Speaking to @masters comments: cyclical industries are often prone to distress. These industries can be commodity price dependent and can fluctuate with the price of the underlying commodities (e.g., oil). In addition, industries like manufacturing are typically low margin and capex intensive. These can be the bread and butter of some distressed firms. Furthermore, given technological advances and the growth of e-commerce shopping in the past decade, brick and mortar retail has seen a significant amount of distress as large, slow moving companies, such as Sports Authority, bear significant fixed costs from storefront leases, but have to compete with lower opex online competitors; fast moving fashion trends have decreased product life cycles and have increased the rate at which inventory becomes obsolete, which further erodes margins.
To answer your question about other backgrounds that would enable you to work for a PE distressed firm, I've seen some guys get in coming from M&A. While it's not the obvious path, M&A involves the type of analytical work which builds skill sets that can apply to a variety of situations. While you may not have the specialist knowledge that you would have from a restructuring group, the thinking is if you have an M&A background then distressed investing shouldn't be something too hard for you to learn/pick-up.
Thanks guys, the comments have been very helpful. It's greatly appreciated!
Are you doing distressed arbitrage, or actually taking control of troubled companies, rebuilding operations and restructuring the balance sheet? I do the latter and got into it after being an operator and then learned the financial restructuring side.
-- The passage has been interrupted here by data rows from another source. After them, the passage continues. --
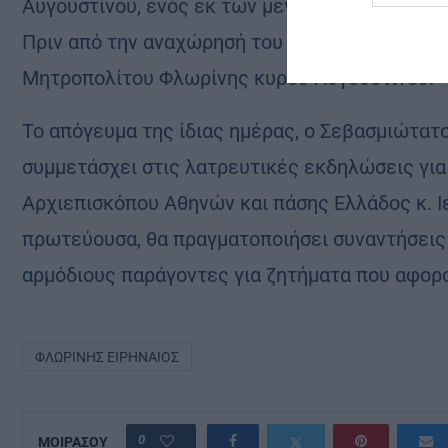
Αυγουστίνου, ενός εκ των μεγάλων Πατέρων τ
Πριν από την αναχώρησή του από την Ιερά Μονή
Μητροπολίτου Φλωρίνης κυρού Αυγουστίνου.
Το απόγευμα της ίδιας ημέρας, ο Σεβασμιώτατ
συμμετάσχει στις λατρευτικές εκδηλώσεις γι
Αρχιεπισκόπου Αθηνών και πάσης Ελλάδος κ. Ι
πρωτεύουσα, θα πραγματοποιήσει συναντήσεις
αρμόδιους παράγοντες για ζητήματα που αφορ
ΦΛΩΡΊΝΗΣ ΕΙΡΗΝΑΊΟΣ
0
ΜΟΙΡΑΣΟΥ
Are you also asking about temperament? I cant speak to the arbitrage temperament, probably a gambler. The turnaround/restructuring person is usually an ADHD adrenaline junky who wants to be in the crisis, not just observing or betting on it. Probably similar to an ER surgeon.
Background for turnaround work; operations, finance, M&A, deep understanding of insolvency law, psychiatrist, etc.
@paladin I was referring to the background of someone taking control of troubled companies. Given your expertise, would leveraged finance be helpful in breaking into a firm like that?